8.5.06

Choque à vista

Meirelles e Mantega: choque à vista
Presidente do BC revela a autoridades monetárias estrangeiras que 'não se sente bem' com o ministro da Fazenda

O presidente do Banco Central, Henrique Meirelles, confessou a autoridades monetárias estrangeiras sua insatisfação em relação ao ministro da Fazenda, Guido Mantega. "Meirelles me disse que não se sente bem com Mantega", afirmou um importante presidente de BC estrangeiro que esteve com Meirelles em Washington na semana passada.
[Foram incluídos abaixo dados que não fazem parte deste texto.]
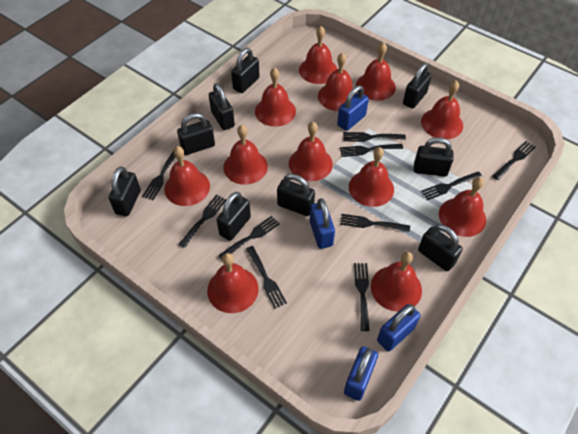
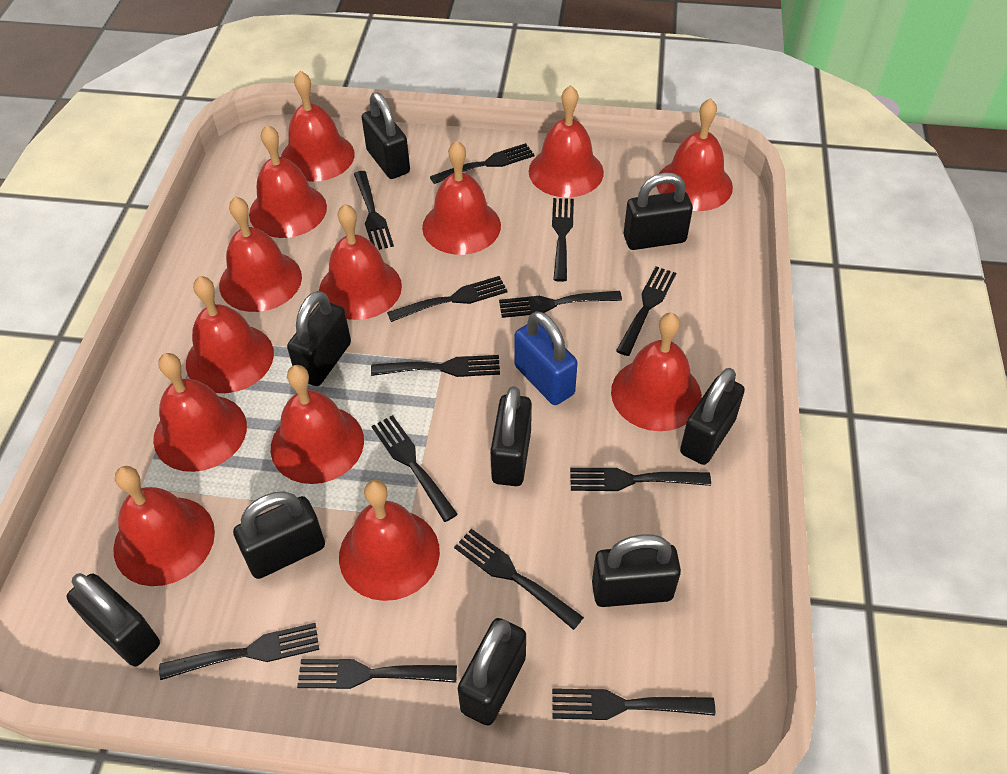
black fork: 10 -> 13
blue padlock: 4 -> 1
red bell: 12 -> 13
Desde a noite de ontem, chefes de bancos centrais das principais economias do mundo estão reunidos na Basiléia na sede do Banco de Compensações Internacionais (BIS), o banco central dos bancos centrais.

Mantega deu entrevista nos últimos dias a um meio de comunicação no Brasil alertando que a "sintonia" entre o BC e seu ministério dependeria da manutenção da tendência do Banco Central em continuar a reduzir as taxas de juros.
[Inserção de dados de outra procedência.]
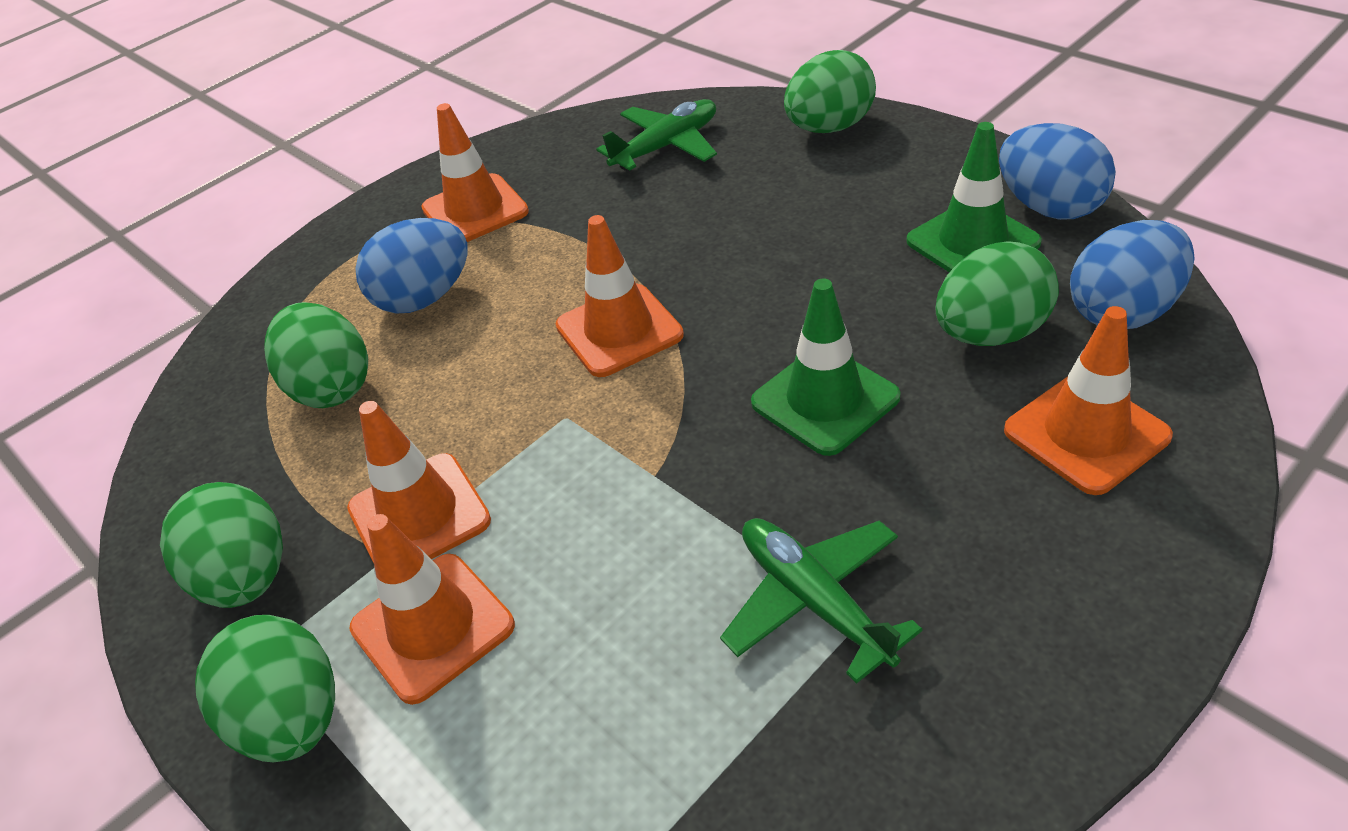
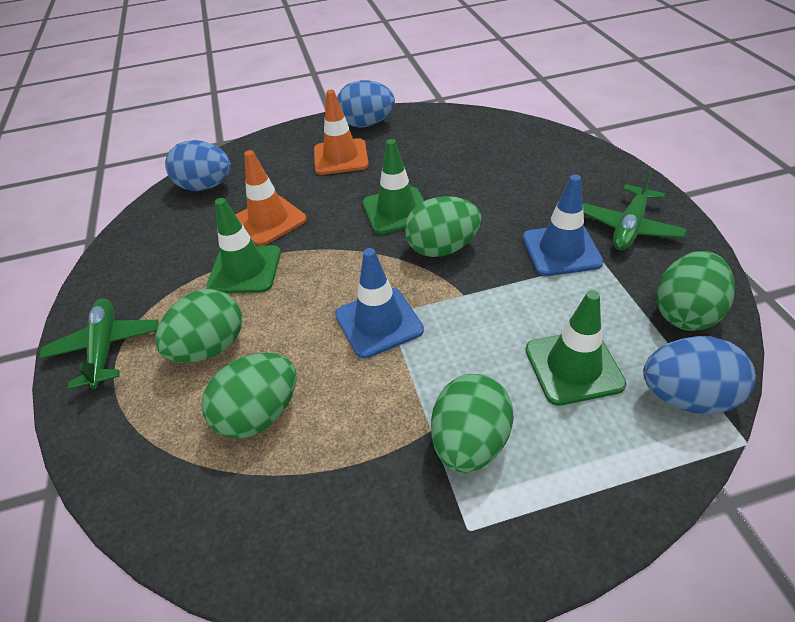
blue traffic cone: 0 -> 2
green traffic cone: 2 -> 3
orange traffic cone: 5 -> 2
Meirelles, que chegou à Basiléia vindo de Washington, afirmou não ter visto nada em relação aos comentários de Mantega. "Vou ler só amanhã", disse, evitando falar no assunto. Apesar de a assessoria ter preparado resumo das notícias para o presidente do BC, Meirelles, no começo da noite, insistia que não havia lido as declarações do ministro da Fazenda. "Tenho que trabalhar", justificou.
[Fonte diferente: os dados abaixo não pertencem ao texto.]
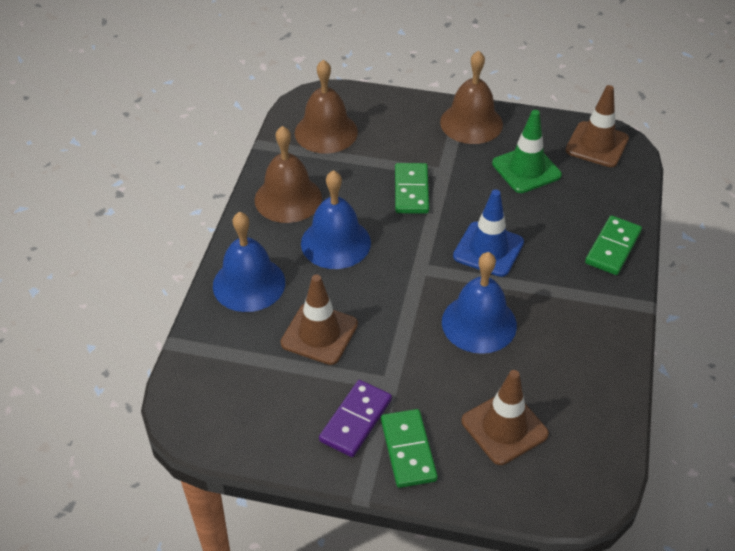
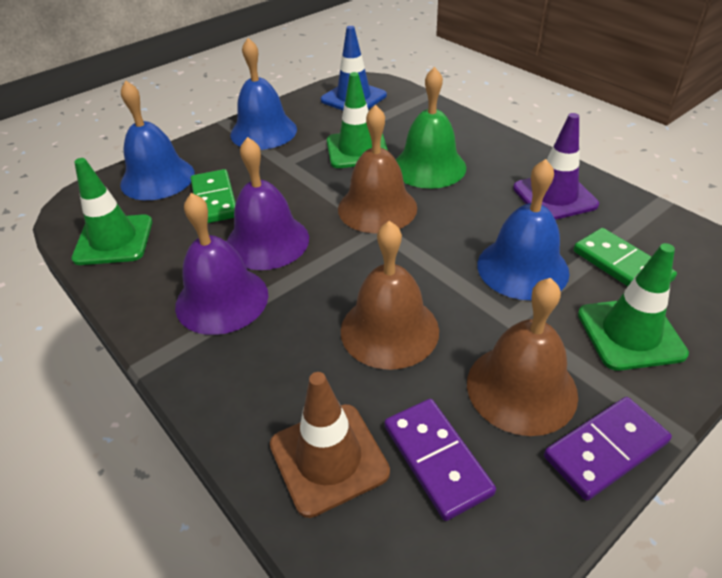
brown traffic cone: 3 -> 1
green bell: 0 -> 1
green domino: 3 -> 2
green traffic cone: 1 -> 3
purple bell: 0 -> 2
purple domino: 1 -> 2
purple traffic cone: 0 -> 1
Segundo uma autoridade monetária de um país em desenvolvimento, as diferenças de percepção da política entre Mantega e Meirelles não têm afetado ainda a imagem do Brasil nos fóruns internacionais. "Todos consideram a atuação do BC brasileiro exemplar. Meirelles parece ter a confiança do presidente Luiz Inácio Lula da Silva", afirmou.

Na avaliação do presidente do Banco Central do Chile, Vittorio Corbo, a pressão pela queda de juros no Brasil é similar a que ocorreu no Chile nos anos 90. "Se o BC (brasileiro) mantiver a mesma direção em relação às expectativas de inflação, as taxas de juros vão se tornar mais parecidas com as taxas internacionais. Nós também tínhamos juros altos. Mas, à medida que se vai se aceitando que temos uma inflação controlada, hoje podemos ter juros nos mesmos níveis que os EUA."

DISCURSO DE CANDIDATO

Para Corbo, o BC brasileiro fez "grande progresso em reduzir a inflação para níveis que não se via há muitos anos". "A inflação está estabilizada e permite pela primeira vez em muitos anos que o investidor tenha um horizonte a longo prazo, criando condições para o crescimento a longo prazo."

Outras autoridades monetárias também parecem confiar no discurso de Meirelles. "Meirelles defende suas posições e a condução de sua política com muita precisão", disse Jaime Caruana, presidente do BC espanhol. "Tenho impressões muito positivas em relação a Meirelles", afirmou o presidente do Banco Central Europeu, Jean Claude Trichet.

Mas os banqueiros que participam desses encontros internacionais também já comentam nos bastidores que Meirelles já não está falando apenas de política macroeconômica em suas conversas com outras autoridades monetárias. "Meirelles começa a falar de outros temas políticos", afirmou um banqueiro, insinuando que o presidente do BC brasileiro está começando a adotar um discurso de candidato às eleições municipais em 2007.